3.3. Conduct anti-epidemic measures at household-hotspots:

·      Trace contacts;

·      Train people to perform current disinfection;

·      Organize terminal disinfection at household-hotspots;

·      Have the veterinary service check the hotspots.

3.4. Work with contacts exposed to TB:

·      Perform preventive medical check-up;

·      Isolate children from household-hotspots;

·      Manage specific preventive chemotherapy (after consultation with TB physician);

·      Perform activities at patient’s workplace.

3.5. Conduct anti-epidemic measures covering an entire village:

·      Notify Village Administration on emergence of new infected households;

·      Cooperate with active villagers to perform terminal disinfection depending on data of drug sensitivity of mycobacteria circulating in a village to disinfectants.

3.6. Manage out-patient observation of clinically cured patients:

·      Timely refer patients to planned medical examination, prescribe and monitor anti-relapse therapy (by a TB physician, twice a year).

Stage IV: Monitor for TB, analyse the work done.


At the beginning of the implementation of the project, Village Free from TB annually identified from 2 to 5 foci of tuberculosis infection. Sources of tuberculosis were persons released from penitentiary places. The number of contact persons of the adult population varied from 2 to 4 people, and the children’s contingent of the population was up to 14 years old from 1 to 6 children (Table 1).

Year Amount of adults Amount children under 14 years Amount foci of tuberculosis Amount contact persons Amount contact children under 14 years old
2007 175 77 2 2 1
2008 191 76 5 4 6
2009 184 76 5 3 4
2010 176 69 5 2 3
2011 181 73 3 2 1
2012 195 78 0 0 0
2013 182 84 0 0 0
2014 179 81 0 0 0

At the same time, it should be noted that since 2011, the second year of the project, there has been a clear decrease in the number of foci of tuberculosis and contact persons of adults and children in the population of the village Khomustakh.

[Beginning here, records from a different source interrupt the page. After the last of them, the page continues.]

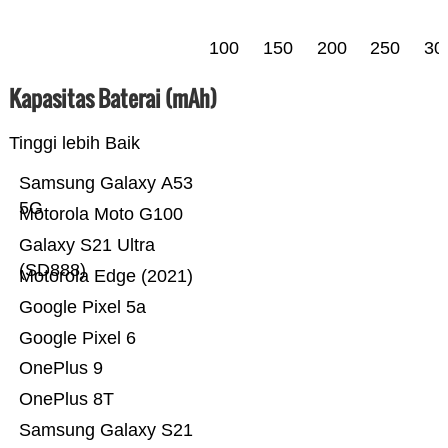
100
150
200
250
30
Kapasitas Baterai (mAh)
Tinggi lebih Baik
Samsung Galaxy A53
5G
Motorola Moto G100
Galaxy S21 Ultra
(SD888)
Motorola Edge (2021)
Google Pixel 5a
Google Pixel 6
OnePlus 9
OnePlus 8T
Samsung Galaxy S21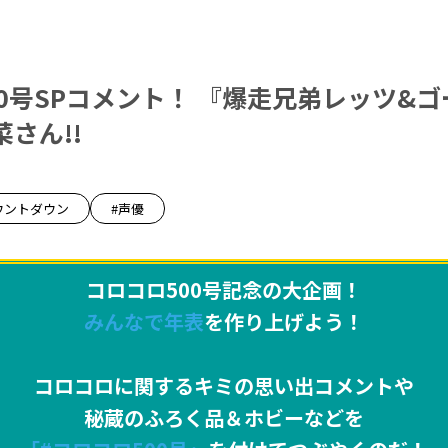
0号SPコメント！ 『爆走兄弟レッツ&ゴ
さん!!
ウントダウン
#声優
コロコロ500号記念の大企画！
みんなで年表
を作り上げよう！
コロコロに関するキミの思い出コメントや
秘蔵のふろく品＆ホビーなどを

Specifically, during the study period, the baseline pediatric infection level in Khomustakh village has declined from 5 cases (6.5%) to 1 (1.2%) case within the entire pediatric population (χ2= 3.99; p < 0.05); after 2013, no new cases of TB were registered. The pool of adult patients with TB reduced from 5 (2.7%) to 0 (r=0.95; p<0.001). The population coverage with preventive x-ray exams increased substantially, from 66.3% in 2007 to 91.3% in 2014 (r=0.81; p<0.05), due to examining the so-called unreached sector. Meanwhile, every third case of TB among detected ones originated from the unreached sector (Please see Table 2).

Table 2. Trends in preventive medical check-ups and tuberculosis disease occurrence in Khomustakh village, years 2007 to 2014.

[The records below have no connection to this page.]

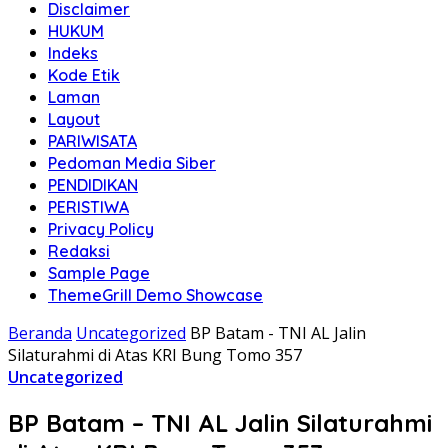
Disclaimer
HUKUM
Indeks
Kode Etik
Laman
Layout
PARIWISATA
Pedoman Media Siber
PENDIDIKAN
PERISTIWA
Privacy Policy
Redaksi
Sample Page
ThemeGrill Demo Showcase
Beranda
Uncategorized
BP Batam - TNI AL Jalin
Silaturahmi di Atas KRI Bung Tomo 357
Uncategorized
BP Batam – TNI AL Jalin Silaturahmi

2007 2008 2009 2010 2011 2012 2013 2014 Total
Mantoux skin test conversion 5 6 2 0 1 0 2 1 2.12+0.78*
Proportion of pediatric population infected with TB (%) 6.5 7.9 2.6 0 1.4 0 2.4 1.2 2.75+1.03
Number of patients with TB at feldsher-midwife station 2 4 5 5 4 1 1 0 2.75+0.70*
Proportion of adult population (%) 1.1 2.1 2.7 2.8 2.2 0.5 0.5 0 1.48+0.38
Number of cases among adults 2 2 2 1 1 1 0 0 1.12+0.29**
Number of cases among children 0 0 0 0 0 0 0 0 0
X-ray examination (%) 66.3* 71.6 71.8 86.6 87.5 89.5 89 91.3* 81.7+3.5**

Notes: *- p<0.05 (χ2=3.99)**-p<0.05 (r=0.950)*- p<0.05 (r=0.805).

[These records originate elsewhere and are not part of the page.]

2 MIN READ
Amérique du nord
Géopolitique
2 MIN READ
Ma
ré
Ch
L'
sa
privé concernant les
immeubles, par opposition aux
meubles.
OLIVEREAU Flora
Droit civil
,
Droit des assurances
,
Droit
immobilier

Thus, in the remote settlements of the Far North, the nurse is the main organizer and direct implementer of antituberculous preventive and antiepidemic measures, whose quality correlates to the quality of TB care for the rural population. As demonstrated by the Village Free from TB pilot project, conducting continuous annual preventive examinations of the population are more effective in detecting tuberculosis in unorganized population groups. The algorithm of the feldsher-midwife station nurse’s work on anti-tuberculosis and antiepidemic measures consisting of 4 stages is a simple, inexpensive and at the same time most effective method of preventing tuberculosis infection.


  1. Tuberculin skin test conversion – change from negative to positive of a response to intradermal introduction of tuberculin, not associated with vaccination against TB, or else, 6 mm or more enlargement of reaction on top of postvaccinal allergy during 1.